Obiettivo dell'esercizio => Aggiorna tutto il materiale sostituendo "locality" con "site" e lasciando il resto invariato. Nella risposta ometti le immagini.

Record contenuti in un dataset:
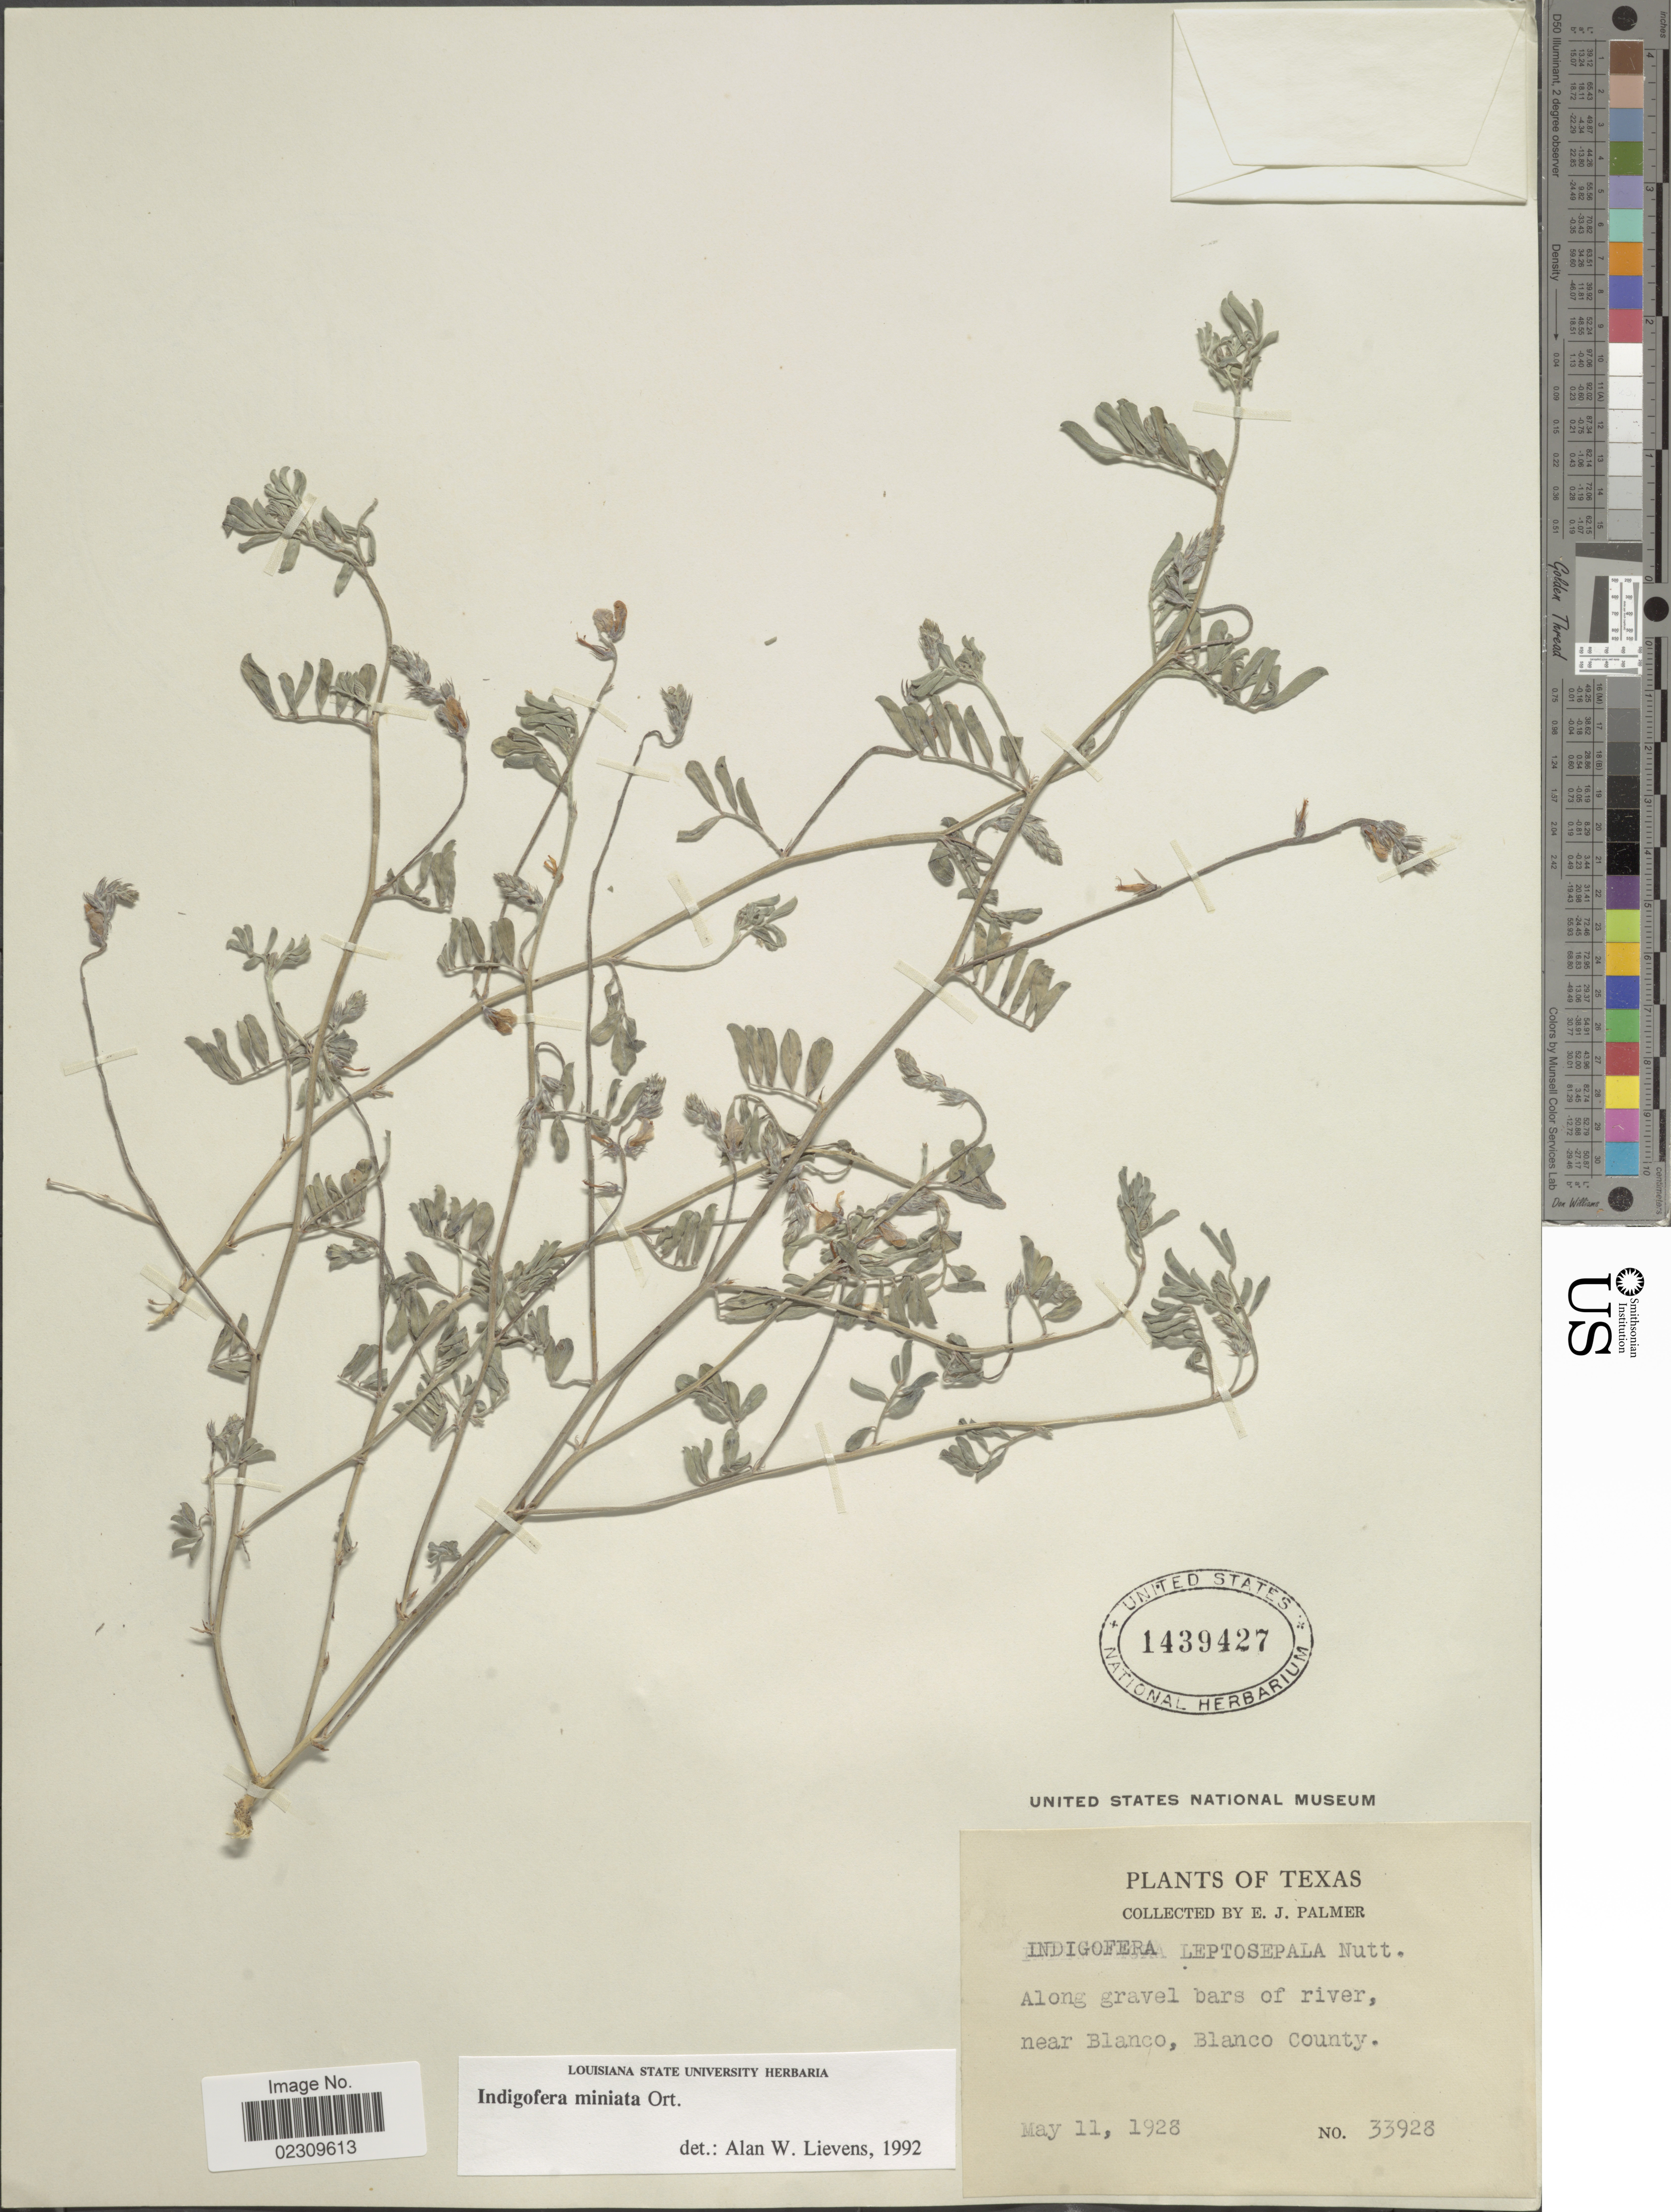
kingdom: Plantae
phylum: Tracheophyta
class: Magnoliopsida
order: Fabales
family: Fabaceae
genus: Indigofera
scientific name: Indigofera miniata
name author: Orteg.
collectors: E. J. Palmer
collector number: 33928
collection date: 1928-05-11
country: United States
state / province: Texas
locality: Along gravel bars of river, near Blanco, Blanco County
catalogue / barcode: US 1439427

Esercizio svolto =>
kingdom: Plantae
phylum: Tracheophyta
class: Magnoliopsida
order: Fabales
family: Fabaceae
genus: Indigofera
scientific name: Indigofera miniata
name author: Orteg.
collectors: E. J. Palmer
collector number: 33928
collection date: 1928-05-11
country: United States
state / province: Texas
site: Along gravel bars of river, near Blanco, Blanco County
catalogue / barcode: US 1439427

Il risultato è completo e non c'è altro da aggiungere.